Appello alla calma e a non scendere in piazza domani a Parigi

07 dicembre, 15:04

(ANSAmed) - PARIGI, 7 DIC - "Temiamo che si saranno dei morti e dei feriti. Ci chiediamo quanti morti e feriti ci vorranno prima che Emmanuel Macron ascolti la collera del popolo...": lo ha detto Benjamin Cauchy, uno dei portavoce dei cosiddetti gilet-gialli 'liberi', quelli cioè aperti alla trattativa con il governo e che condannano ogni forma di violenza, lanciando un forte appello "alla calma" e a non scendere in piazza domani a Parigi. "Chiediamo ai francesi di non cadere nella trappola delle violenze", ha aggiunto in conferenza stampa. Il portavoce dell'ala moderata dei gilet gialli ha deplorato che "il governo voglia farci passare per dei casseurs, quando invece non è così.

Non abbiamo nessuna voglia di avere dei morti e dei feriti sulla coscienza. Forse lo vuole il presidente... noi certamente no, vogliamo solo che ascolti la rabbia del popolo". Quindi si è rivolto ai gilets-jaunes affinché non cadano nella "trappola" di manifestare domani a Parigi e la richiesta di "rispettare i beni pubblici" e "le forze dell'ordine".

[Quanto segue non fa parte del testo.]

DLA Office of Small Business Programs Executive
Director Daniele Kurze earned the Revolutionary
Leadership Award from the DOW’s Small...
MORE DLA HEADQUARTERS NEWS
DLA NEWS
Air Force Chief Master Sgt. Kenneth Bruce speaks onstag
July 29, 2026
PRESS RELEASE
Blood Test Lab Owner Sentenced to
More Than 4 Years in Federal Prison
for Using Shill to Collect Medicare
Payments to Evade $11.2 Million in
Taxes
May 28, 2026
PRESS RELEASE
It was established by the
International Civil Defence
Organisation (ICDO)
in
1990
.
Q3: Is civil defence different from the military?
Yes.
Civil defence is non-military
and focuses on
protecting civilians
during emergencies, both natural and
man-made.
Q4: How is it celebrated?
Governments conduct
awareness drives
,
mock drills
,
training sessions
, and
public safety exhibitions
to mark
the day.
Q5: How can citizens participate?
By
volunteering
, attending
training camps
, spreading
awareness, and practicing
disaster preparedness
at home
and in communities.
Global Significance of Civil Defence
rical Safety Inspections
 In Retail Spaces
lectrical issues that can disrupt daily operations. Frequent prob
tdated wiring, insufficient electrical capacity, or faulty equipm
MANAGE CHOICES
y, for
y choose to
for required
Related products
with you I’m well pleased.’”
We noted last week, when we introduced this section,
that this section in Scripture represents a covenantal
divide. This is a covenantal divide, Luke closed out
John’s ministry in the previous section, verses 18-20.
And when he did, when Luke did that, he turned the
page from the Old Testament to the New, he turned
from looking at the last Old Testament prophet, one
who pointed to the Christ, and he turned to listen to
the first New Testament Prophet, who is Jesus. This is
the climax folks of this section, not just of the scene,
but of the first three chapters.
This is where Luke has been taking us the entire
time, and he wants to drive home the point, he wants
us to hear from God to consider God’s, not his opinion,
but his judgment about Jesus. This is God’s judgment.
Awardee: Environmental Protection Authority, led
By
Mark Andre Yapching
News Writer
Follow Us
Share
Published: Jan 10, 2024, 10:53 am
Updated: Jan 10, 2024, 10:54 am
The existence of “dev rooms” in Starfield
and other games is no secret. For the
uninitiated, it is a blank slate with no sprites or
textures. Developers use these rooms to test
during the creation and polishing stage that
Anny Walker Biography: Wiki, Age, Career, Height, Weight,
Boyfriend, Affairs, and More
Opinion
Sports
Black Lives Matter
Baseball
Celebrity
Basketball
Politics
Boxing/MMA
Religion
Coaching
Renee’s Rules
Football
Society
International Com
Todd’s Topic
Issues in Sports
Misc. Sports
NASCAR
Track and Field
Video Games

Dinanzi ai microfoni dei principali media francesi, il portavoce ha quindi puntato il dito contro "la strategia del caos" di questi ultimi giorni. "Siamo passati da una contestazione sociale a un inizio di insurrezione", ha detto, invitando nuovamente Emmanuel Macron ad "ascoltare la collera che si propaga ovunque in Francia". (ANSAmed).